Principle:Fastai Fastbook Activation Functions
| Knowledge Sources | |
|---|---|
| Domains | Deep Learning, Neural Network Architecture, Approximation Theory |
| Last Updated | 2026-02-09 17:00 GMT |
Overview
An activation function is a non-linear function applied element-wise between linear layers in a neural network, enabling the network to learn non-linear relationships that a single linear transformation cannot represent.
Description
A linear layer computes y = x @ W + b. Stacking multiple linear layers without non-linearity in between is mathematically equivalent to a single linear layer (since the composition of linear functions is linear). The activation function breaks this linearity, allowing each layer to learn a distinct transformation.
The Rectified Linear Unit (ReLU) is the most widely used activation function in modern deep learning. Defined as relu(x) = max(x, 0), it simply replaces negative values with zero. Despite its simplicity, ReLU combined with linear layers satisfies the Universal Approximation Theorem: a network with at least one hidden layer and a non-linear activation can approximate any continuous function on a compact set to arbitrary accuracy, given sufficient hidden units.
Usage
Use non-linear activation functions whenever:
- You are building a neural network with more than one layer and need it to learn non-linear patterns.
- You want to move beyond a simple linear classifier to a model capable of capturing complex feature interactions.

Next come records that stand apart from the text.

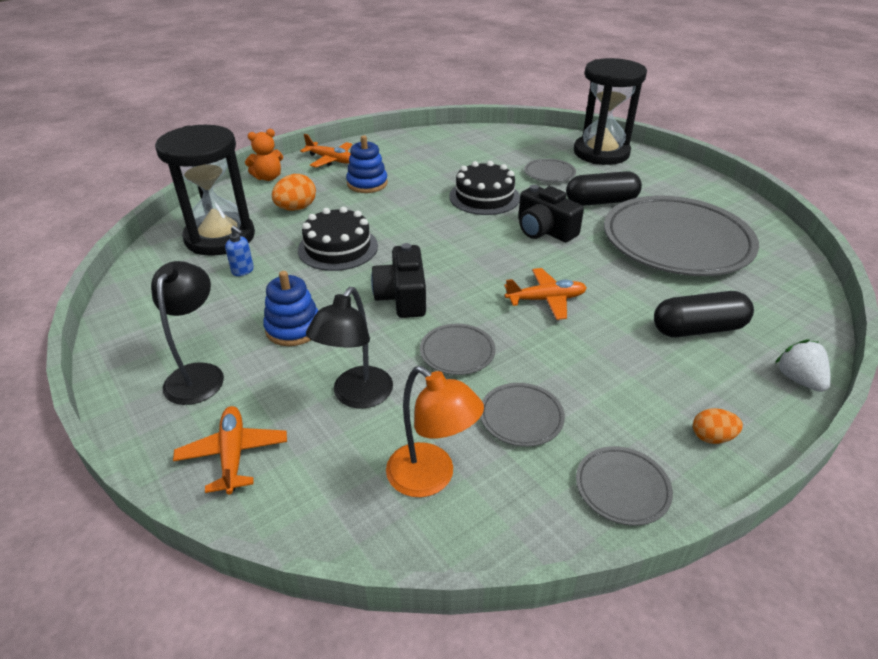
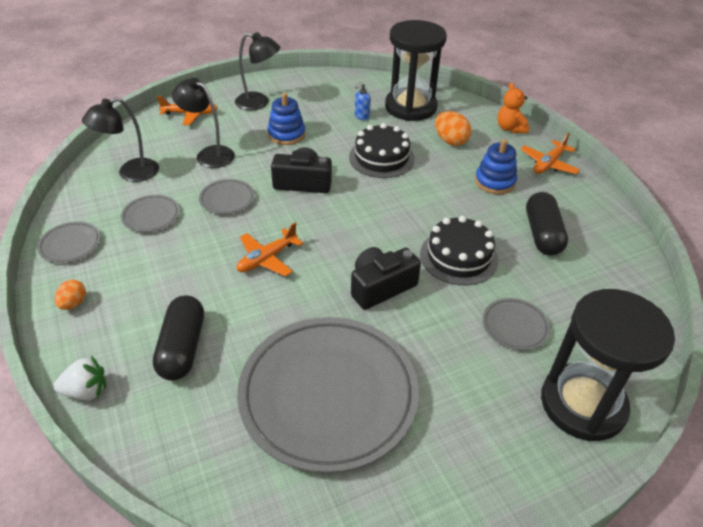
camera: 100 degrees right, 5 degrees up
(431, 478) = (130, 173): orange lamp -> black lamp
(546, 300) = (267, 258): orange plane -> orange plane turned 45 degrees clockwise
(601, 202) = (435, 355): black capsule -> black capsule (542, 234)

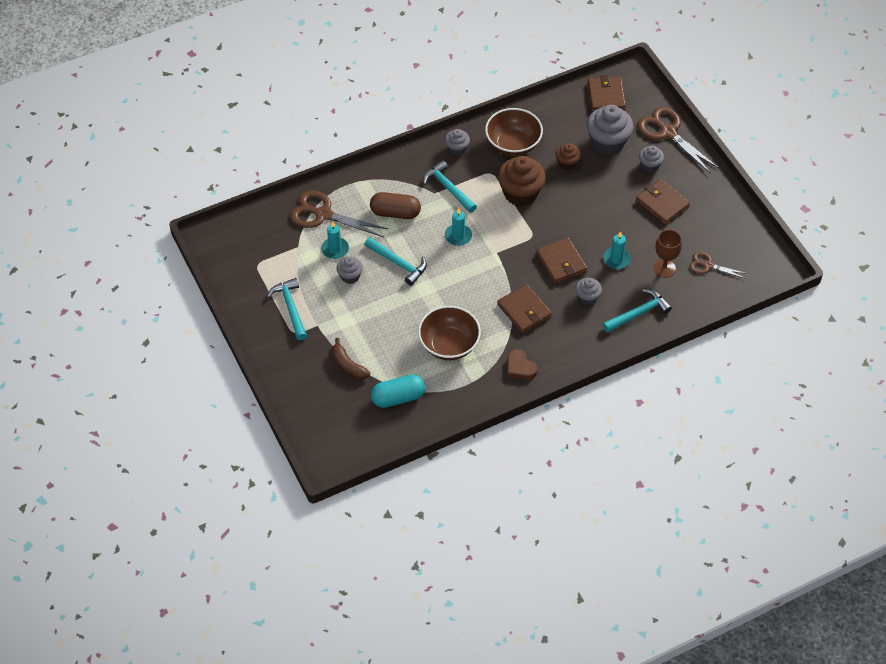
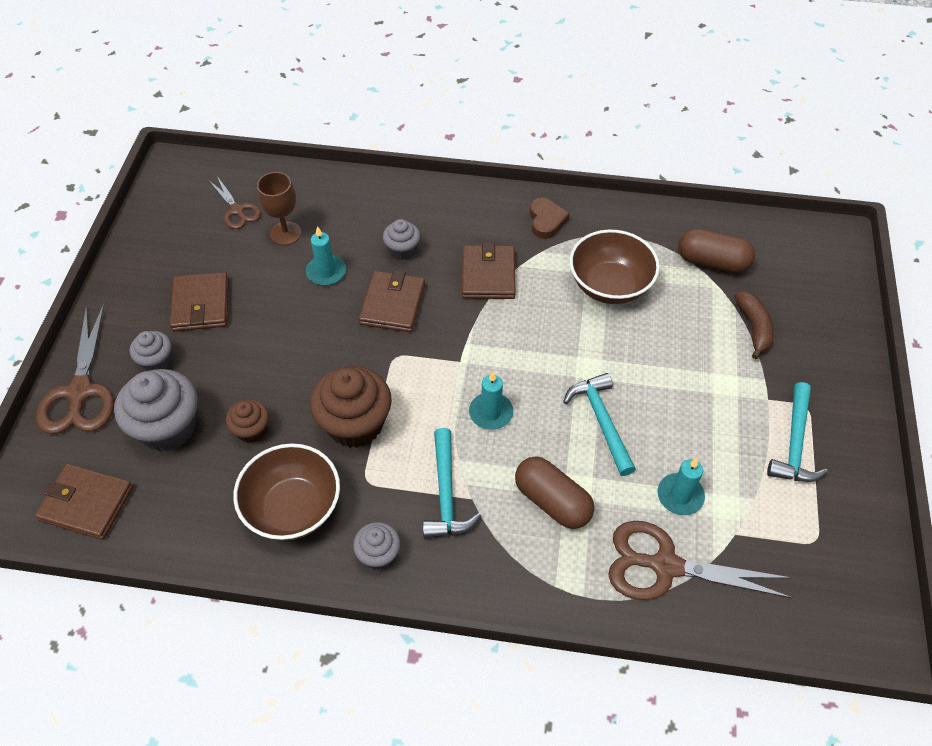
camera: 145 degrees left, 0 degrees up
(323, 214) = (665, 566): brown scissors -> brown scissors turned 135 degrees clockwise
(350, 276) = (682, 441): grey cupcake -> none
(398, 397) = (712, 262): turquoise capsule -> brown capsule
(606, 96) = (86, 503): brown wallet -> brown wallet turned 75 degrees clockwise
(638, 313) = (365, 205): turquoise hammer -> none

- You need to choose between activation functions: ReLU is the default choice for hidden layers due to its computational efficiency and good gradient properties.
Theoretical Basis
Why Non-linearity Is Required
Consider two successive linear layers:
y1 = x @ W1 + b1 y2 = y1 @ W2 + b2 = (x @ W1 + b1) @ W2 + b2 = x @ (W1 @ W2) + (b1 @ W2 + b2) = x @ W_combined + b_combined
This shows that two linear layers collapse into one. No matter how many linear layers are stacked, the result is always a single linear transformation. Non-linearity between layers prevents this collapse.
ReLU Definition
relu(x) = max(x, 0) = { x if x > 0
{ 0 if x <= 0
Properties:
- Computationally efficient: Only a comparison and selection operation.
- Sparse activation: Produces exact zeros for negative inputs, leading to sparse representations.
- Non-vanishing gradient (for positive inputs): The gradient is exactly 1 for positive inputs, avoiding the vanishing gradient problem that plagues sigmoid and tanh in deep networks.
- Derivative:
relu'(x) = 1 if x > 0, else 0.
The Universal Approximation Theorem
The theorem (Cybenko 1989, Hornik 1991) states that a feedforward network with:
- At least one hidden layer
- A non-linear activation function (such as ReLU)
- Sufficiently many hidden units
can approximate any continuous function f: R^n -> R^m on a compact domain to any desired degree of accuracy. Intuitively, with ReLU, the network creates a piecewise-linear approximation: more hidden units mean shorter line segments, producing a closer fit to any target curve.
Neural Network as Layer Composition
A two-layer neural network with ReLU is:
hidden = relu(input @ W1 + b1) # first linear layer + activation output = hidden @ W2 + b2 # second linear layer
The first layer projects the input into a higher-dimensional space (e.g., 784 -> 30), applies ReLU to create non-linear features, and the second layer combines these features into the final prediction.